Can you believe people once thought radio waves couldn’t travel more than half a mile? Now we know that the first radio transmission in 1900 is still traveling in space. Did you know that radio astronomers can now “hear” radio waves from the first stars that formed after the Big Bang? And one day, aliens in a faraway universe might hear popular radio shows from the Golden Age of Radio like The Guiding Light, The Lone Ranger and The Ed Sullivan Show. What will our cosmic friends think of our soap operas, dramas, adventure thrillers, and sports obsessions?

During the 1930s, radio ownership more than doubled. Today, there are 44,000 radio stations in the U.S., and 65 million millennials listen to the radio regularly. More than 240 million people 12 and older listen to the radio in the United States at least once a week.
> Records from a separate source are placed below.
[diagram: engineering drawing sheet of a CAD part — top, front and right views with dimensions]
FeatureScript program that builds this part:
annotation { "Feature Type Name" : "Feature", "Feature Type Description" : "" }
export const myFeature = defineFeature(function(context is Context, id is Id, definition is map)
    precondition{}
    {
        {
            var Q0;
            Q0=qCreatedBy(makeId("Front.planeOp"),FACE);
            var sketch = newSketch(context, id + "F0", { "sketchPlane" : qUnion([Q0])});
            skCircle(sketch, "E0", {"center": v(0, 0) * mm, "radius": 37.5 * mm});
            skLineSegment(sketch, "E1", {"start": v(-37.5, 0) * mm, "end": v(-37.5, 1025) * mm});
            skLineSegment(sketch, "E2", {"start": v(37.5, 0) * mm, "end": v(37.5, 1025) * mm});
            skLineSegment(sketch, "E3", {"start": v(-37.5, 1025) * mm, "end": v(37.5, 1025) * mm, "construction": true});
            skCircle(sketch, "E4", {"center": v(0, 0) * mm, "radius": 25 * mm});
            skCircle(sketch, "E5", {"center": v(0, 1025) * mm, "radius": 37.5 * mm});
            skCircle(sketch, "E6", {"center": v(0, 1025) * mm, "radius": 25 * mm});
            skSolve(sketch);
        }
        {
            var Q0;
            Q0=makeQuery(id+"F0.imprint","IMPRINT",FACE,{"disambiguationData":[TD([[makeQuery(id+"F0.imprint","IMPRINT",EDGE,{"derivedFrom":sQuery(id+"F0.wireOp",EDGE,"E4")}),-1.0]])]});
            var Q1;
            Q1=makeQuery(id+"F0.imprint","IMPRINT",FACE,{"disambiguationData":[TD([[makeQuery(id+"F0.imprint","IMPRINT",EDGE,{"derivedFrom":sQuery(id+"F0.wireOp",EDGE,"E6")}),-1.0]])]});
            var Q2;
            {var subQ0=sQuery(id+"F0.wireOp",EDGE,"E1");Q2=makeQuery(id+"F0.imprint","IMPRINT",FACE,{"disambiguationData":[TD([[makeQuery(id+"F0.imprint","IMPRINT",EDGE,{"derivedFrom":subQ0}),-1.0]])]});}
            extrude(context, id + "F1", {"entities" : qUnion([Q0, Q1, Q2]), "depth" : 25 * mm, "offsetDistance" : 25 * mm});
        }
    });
That’s 9 out of 10 Americans.

There is much debate about whether it was American inventor Nikola Tesla or Italian inventor Guglielmo Marconi who created the radio. While Tesla may sound cooler –– ask Elon Musk, who named his wildly successful electric car company after him –– scientists say Marconi wins this round. The inventor received the patent rights for “radio” and won the Nobel Prize in Physics in 1909.

Both inventors contributed greatly to radio even though they worked simultaneously and without consulting each other, but controversy arose when the U.S. Supreme Court ruled in 1943 that Marconi’s radio patents were invalid and awarded the patents for radio to Tesla. Regardless of who’s behind radio, we all reap the benefits today.